À mon avis, «VALIDE» signifie qu'il n'y aura pas de remplissage nul en dehors des bords lorsque nous ferons la piscine maximale.
Selon Un guide de l'arithmétique de convolution pour l'apprentissage en profondeur , il indique qu'il n'y aura pas de remplissage dans l'opérateur de pool, c'est-à-dire qu'il suffit d'utiliser 'VALIDE' de tensorflow
. Mais qu'est-ce que le rembourrage «MÊME» de la piscine max tensorflow
?
python
tensorflow
deep-learning
karl_TUM
la source
la source
Réponses:
Je vais donner un exemple pour le rendre plus clair:
x
: image d'entrée de forme [2, 3], 1 canalvalid_pad
: pool max avec noyau 2x2, foulée 2 et rembourrage VALIDE.same_pad
: pool max avec noyau 2x2, foulée 2 et même rembourrage (c'est la façon classique de procéder)Les formes de sortie sont:
valid_pad
: ici, pas de remplissage donc la forme de sortie est [1, 1]same_pad
: ici, nous remplissons l'image à la forme [2, 4] (avec-inf
puis appliquons le pool max), donc la forme de sortie est [1, 2]la source
Si vous aimez l'art ascii:
"VALID"
= sans rembourrage:"SAME"
= sans remplissage:Dans cet exemple:
Remarques:
"VALID"
ne supprime que les colonnes les plus à droite (ou les lignes les plus basses)."SAME"

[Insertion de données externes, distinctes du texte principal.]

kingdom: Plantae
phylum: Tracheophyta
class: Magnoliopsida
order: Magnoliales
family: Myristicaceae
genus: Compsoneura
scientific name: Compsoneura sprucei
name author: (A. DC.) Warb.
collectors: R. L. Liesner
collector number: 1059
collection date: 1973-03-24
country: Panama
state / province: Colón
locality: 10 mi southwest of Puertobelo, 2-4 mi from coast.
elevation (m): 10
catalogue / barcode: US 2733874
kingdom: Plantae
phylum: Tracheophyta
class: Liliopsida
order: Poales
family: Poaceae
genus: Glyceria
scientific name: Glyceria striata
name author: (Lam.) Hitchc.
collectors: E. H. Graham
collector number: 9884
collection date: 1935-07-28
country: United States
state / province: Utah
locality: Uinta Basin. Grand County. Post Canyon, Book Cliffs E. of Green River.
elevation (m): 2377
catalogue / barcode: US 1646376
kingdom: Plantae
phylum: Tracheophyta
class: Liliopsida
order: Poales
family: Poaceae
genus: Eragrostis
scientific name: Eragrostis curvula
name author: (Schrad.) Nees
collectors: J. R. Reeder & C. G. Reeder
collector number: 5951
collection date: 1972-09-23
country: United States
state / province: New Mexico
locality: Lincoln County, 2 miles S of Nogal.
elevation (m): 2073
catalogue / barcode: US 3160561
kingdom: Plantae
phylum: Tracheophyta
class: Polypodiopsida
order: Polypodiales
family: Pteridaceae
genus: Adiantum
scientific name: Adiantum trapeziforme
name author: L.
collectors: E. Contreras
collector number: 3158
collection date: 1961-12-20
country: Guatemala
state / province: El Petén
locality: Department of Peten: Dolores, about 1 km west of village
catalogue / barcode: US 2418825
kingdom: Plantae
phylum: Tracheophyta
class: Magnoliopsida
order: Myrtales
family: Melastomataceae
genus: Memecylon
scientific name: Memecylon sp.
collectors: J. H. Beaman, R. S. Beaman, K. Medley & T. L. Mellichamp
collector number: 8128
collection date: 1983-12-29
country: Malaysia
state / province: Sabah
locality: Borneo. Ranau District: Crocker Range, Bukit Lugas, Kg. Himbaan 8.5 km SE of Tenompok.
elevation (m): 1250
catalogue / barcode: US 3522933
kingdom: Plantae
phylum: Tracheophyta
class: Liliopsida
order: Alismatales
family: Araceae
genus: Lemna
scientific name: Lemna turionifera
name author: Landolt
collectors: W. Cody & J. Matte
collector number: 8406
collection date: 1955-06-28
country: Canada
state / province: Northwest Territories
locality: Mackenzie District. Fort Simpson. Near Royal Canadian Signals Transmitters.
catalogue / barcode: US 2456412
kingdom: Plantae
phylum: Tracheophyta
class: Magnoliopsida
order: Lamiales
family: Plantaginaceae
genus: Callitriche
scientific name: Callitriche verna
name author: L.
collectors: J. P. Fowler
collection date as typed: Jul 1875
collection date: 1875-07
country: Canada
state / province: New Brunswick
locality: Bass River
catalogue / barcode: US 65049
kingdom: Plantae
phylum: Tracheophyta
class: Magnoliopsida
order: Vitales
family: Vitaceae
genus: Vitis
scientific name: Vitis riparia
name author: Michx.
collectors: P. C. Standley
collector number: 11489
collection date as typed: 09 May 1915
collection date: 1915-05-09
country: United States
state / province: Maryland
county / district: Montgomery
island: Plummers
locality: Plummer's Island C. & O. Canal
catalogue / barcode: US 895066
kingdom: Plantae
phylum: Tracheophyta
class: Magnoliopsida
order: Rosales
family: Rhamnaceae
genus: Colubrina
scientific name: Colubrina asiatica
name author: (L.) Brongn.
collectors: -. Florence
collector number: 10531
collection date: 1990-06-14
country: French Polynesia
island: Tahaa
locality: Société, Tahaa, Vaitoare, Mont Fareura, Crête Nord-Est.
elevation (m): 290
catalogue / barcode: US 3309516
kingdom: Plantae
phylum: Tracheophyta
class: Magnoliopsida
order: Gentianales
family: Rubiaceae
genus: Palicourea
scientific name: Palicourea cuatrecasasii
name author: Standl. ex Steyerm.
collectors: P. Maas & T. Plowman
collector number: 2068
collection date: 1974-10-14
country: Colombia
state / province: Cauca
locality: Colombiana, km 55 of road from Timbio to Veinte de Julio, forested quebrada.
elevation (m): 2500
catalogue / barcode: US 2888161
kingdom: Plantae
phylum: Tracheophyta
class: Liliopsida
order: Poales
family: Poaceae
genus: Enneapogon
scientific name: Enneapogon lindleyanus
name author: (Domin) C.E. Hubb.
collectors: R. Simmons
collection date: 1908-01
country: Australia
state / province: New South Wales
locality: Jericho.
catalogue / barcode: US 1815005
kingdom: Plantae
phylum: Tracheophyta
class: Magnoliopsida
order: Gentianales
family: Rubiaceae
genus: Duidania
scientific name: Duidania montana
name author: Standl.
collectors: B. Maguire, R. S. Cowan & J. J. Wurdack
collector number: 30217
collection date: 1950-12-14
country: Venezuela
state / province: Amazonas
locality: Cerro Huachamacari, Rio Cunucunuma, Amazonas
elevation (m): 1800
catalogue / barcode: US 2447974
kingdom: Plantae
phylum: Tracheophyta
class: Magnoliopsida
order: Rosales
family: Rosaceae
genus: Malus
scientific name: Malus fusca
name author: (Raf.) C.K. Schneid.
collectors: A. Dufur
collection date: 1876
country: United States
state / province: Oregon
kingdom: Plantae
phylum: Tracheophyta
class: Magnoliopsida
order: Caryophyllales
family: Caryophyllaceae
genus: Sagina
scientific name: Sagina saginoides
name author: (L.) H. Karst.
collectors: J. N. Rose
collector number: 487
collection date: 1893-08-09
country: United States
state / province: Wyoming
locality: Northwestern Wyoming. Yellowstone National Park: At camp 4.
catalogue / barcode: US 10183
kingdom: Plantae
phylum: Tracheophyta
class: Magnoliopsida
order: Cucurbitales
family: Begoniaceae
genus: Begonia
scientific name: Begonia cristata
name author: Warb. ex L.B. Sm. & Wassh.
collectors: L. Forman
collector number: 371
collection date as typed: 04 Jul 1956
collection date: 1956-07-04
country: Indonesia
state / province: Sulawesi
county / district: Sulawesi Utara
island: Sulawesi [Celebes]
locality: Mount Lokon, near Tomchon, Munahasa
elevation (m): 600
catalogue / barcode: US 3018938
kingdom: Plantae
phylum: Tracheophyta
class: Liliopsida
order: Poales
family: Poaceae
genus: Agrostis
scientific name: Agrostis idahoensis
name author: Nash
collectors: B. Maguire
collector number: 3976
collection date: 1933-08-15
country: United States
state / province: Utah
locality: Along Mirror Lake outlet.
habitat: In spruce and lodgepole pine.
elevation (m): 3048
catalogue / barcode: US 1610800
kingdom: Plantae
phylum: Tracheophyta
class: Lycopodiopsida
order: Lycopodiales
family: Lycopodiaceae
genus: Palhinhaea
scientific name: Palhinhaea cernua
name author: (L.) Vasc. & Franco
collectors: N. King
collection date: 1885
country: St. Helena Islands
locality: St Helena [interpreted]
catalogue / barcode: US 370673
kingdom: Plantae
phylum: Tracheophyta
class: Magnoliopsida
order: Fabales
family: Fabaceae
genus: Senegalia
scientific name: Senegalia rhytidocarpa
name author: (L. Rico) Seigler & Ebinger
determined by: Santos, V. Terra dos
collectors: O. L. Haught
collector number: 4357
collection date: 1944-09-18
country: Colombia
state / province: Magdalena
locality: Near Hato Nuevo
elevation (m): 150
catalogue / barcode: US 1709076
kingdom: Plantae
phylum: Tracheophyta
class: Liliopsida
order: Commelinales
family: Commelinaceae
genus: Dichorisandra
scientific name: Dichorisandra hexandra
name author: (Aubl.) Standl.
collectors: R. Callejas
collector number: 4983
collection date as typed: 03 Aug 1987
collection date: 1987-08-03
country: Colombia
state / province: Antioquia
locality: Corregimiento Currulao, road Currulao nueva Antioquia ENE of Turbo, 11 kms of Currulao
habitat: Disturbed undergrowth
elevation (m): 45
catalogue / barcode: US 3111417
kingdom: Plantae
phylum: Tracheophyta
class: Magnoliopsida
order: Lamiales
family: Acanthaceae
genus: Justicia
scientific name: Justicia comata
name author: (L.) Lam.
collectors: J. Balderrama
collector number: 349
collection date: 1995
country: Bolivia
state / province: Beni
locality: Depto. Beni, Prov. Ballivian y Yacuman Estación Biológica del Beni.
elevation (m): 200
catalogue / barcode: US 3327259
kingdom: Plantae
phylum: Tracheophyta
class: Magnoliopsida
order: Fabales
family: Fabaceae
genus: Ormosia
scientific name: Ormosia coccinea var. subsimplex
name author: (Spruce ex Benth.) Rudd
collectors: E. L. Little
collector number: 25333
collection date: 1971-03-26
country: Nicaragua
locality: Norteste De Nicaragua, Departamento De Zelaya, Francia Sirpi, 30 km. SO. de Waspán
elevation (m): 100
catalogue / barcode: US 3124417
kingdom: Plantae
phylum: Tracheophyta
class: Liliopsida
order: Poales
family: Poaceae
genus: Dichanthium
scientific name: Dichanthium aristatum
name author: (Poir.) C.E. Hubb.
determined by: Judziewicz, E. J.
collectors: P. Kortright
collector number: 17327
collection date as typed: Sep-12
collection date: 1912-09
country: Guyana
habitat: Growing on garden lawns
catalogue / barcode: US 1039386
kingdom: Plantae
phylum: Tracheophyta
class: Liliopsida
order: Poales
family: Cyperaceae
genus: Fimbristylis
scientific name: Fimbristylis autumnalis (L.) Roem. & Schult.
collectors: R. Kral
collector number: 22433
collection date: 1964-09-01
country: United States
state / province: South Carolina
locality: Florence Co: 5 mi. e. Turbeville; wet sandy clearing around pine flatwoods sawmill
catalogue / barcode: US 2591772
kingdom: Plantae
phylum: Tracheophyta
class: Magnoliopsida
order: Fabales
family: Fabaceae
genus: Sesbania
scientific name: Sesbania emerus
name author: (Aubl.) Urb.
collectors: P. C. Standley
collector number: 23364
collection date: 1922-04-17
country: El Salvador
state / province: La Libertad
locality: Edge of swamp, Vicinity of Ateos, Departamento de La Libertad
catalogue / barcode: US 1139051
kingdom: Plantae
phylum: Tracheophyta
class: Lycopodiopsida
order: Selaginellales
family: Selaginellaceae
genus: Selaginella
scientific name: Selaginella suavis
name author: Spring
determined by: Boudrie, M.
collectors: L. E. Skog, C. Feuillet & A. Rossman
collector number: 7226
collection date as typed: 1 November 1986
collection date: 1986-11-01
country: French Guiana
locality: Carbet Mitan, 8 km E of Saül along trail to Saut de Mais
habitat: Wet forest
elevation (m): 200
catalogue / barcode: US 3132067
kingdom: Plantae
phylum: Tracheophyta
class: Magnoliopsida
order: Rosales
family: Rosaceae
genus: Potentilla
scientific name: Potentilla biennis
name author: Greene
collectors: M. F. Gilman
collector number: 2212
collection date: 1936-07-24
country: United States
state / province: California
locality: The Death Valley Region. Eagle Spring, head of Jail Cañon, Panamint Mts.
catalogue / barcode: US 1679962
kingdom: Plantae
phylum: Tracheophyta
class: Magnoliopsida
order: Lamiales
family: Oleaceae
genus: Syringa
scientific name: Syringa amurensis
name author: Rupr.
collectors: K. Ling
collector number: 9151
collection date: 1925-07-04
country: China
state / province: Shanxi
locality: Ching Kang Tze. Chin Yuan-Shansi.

essaie de remplir uniformément à gauche et à droite, mais si le nombre de colonnes à ajouter est impair, il ajoutera la colonne supplémentaire à droite, comme c'est le cas dans cet exemple (la même logique s'applique verticalement: il peut y avoir une ligne supplémentaire de zéros en bas).Modifier :
À propos du nom:
"SAME"
remplissage, si vous utilisez une foulée de 1, les sorties du calque auront les mêmes dimensions spatiales que ses entrées."VALID"
rembourrage, il n'y a pas d'entrées de remplissage «composées». La couche utilise uniquement des données d'entrée valides .la source
-inf
.Quand
stride
est 1 (plus typique avec convolution que regroupement), on peut penser à la distinction suivante:"SAME"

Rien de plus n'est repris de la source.